Interlacing Personal and Reference Genomes for Machine Learning Disease-Variant Detection
This addresses the problem of enhancing clinical variant calling accuracy for medical applications, representing an incremental improvement over existing machine learning approaches.
The paper tackles the problem of improving genetic variant detection from DNA sequencing data by introducing a novel method that generates images interlacing personal and reference genomes to maximize sequencing read usage. The result shows improved performance in standard germline variant calling and extends to somatic variant calling with Siamese networks, with the method freely available for noncommercial use.

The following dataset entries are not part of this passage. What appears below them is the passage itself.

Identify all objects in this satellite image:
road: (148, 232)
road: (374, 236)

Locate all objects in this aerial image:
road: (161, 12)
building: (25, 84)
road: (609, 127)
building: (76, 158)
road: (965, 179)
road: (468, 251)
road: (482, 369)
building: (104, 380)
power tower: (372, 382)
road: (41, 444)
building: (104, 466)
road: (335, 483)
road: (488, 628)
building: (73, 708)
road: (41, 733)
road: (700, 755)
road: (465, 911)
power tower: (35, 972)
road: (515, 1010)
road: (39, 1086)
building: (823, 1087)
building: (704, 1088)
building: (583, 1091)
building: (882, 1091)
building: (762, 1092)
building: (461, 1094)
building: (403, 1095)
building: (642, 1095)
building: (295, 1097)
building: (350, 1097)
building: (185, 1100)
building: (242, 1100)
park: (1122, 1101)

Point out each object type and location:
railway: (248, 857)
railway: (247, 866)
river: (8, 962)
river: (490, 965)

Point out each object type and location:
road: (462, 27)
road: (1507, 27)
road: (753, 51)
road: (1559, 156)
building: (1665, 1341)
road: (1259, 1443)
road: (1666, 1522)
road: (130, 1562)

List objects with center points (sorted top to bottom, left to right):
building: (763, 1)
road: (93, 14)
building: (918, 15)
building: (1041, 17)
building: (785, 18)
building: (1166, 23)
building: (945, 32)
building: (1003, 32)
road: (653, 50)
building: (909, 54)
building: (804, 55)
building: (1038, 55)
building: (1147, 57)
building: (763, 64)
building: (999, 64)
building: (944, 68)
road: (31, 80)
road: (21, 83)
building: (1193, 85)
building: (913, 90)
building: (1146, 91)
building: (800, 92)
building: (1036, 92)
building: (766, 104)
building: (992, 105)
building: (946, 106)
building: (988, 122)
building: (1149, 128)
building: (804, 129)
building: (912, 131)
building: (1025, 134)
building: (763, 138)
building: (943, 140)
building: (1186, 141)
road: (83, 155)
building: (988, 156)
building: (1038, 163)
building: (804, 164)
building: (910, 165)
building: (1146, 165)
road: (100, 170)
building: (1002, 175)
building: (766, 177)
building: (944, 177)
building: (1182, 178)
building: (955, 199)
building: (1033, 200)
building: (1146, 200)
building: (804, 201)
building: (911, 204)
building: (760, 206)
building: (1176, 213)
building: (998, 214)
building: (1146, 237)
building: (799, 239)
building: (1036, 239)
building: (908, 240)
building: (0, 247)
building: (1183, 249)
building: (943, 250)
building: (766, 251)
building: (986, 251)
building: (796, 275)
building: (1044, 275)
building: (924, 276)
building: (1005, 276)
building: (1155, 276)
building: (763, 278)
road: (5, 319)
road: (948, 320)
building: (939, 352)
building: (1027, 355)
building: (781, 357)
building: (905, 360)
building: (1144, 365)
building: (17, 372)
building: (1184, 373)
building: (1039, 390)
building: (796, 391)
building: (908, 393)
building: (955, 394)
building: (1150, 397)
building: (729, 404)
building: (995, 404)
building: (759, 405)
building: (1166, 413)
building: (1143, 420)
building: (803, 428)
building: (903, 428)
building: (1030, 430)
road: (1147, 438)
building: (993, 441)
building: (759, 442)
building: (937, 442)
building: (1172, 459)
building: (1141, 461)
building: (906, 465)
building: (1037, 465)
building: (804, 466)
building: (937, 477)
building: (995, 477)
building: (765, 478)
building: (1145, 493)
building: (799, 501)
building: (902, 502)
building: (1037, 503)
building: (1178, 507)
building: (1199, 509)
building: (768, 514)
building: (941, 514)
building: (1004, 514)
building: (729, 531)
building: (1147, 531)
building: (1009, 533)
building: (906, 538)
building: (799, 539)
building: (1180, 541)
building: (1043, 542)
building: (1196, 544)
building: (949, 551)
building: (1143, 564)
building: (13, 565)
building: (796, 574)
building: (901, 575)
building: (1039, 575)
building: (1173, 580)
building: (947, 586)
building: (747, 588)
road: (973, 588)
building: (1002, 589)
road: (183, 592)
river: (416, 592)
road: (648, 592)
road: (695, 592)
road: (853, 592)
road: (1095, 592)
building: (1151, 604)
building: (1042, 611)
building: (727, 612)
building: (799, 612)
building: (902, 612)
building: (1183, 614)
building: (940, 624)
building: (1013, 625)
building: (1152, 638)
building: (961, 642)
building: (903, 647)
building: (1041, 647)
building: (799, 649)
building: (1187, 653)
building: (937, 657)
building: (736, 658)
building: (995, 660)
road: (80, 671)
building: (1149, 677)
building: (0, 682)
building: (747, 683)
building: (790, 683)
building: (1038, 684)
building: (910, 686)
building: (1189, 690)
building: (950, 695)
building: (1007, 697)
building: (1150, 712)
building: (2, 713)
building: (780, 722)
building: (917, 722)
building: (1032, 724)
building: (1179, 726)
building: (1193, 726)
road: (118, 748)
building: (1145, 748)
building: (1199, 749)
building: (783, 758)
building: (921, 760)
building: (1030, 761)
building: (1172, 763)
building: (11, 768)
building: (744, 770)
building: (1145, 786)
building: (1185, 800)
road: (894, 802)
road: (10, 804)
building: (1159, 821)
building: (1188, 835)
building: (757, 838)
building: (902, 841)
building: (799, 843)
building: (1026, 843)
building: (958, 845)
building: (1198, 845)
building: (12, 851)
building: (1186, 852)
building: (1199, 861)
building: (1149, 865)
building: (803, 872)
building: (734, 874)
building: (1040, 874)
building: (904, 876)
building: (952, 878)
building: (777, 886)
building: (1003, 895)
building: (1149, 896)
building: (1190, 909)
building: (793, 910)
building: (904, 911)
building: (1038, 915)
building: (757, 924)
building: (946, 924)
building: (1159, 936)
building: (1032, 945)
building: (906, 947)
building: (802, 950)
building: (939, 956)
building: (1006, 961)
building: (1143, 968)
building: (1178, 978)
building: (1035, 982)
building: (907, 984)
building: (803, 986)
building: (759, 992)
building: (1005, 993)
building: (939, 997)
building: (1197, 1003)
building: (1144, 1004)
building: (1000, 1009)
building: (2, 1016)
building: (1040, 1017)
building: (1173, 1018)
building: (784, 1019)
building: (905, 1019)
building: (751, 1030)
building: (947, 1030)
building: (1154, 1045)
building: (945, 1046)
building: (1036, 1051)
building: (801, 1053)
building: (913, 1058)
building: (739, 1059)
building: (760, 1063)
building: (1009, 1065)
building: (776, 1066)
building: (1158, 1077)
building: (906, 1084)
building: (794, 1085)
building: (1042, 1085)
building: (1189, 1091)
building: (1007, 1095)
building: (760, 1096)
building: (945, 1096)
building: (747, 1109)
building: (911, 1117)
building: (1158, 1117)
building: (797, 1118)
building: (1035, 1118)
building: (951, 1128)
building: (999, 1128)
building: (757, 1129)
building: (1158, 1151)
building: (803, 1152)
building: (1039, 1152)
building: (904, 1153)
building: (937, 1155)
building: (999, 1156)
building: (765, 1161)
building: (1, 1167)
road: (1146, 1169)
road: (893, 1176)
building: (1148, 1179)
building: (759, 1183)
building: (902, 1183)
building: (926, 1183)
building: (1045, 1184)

DNA sequencing to identify genetic variants is becoming increasingly valuable in clinical settings. Assessment of variants in such sequencing data is commonly implemented through Bayesian heuristic algorithms. Machine learning has shown great promise in improving on these variant calls, but the input for these is still a standardized "pile-up" image, which is not always best suited. In this paper, we present a novel method for generating images from DNA sequencing data, which interlaces the human reference genome with personalized sequencing output, to maximize usage of sequencing reads and improve machine learning algorithm performance. We demonstrate the success of this in improving standard germline variant calling. We also furthered this approach to include somatic variant calling across tumor/normal data with Siamese networks. These approaches can be used in machine learning applications on sequencing data with the hope of improving clinical outcomes, and are freely available for noncommercial use at www.ccg.ai.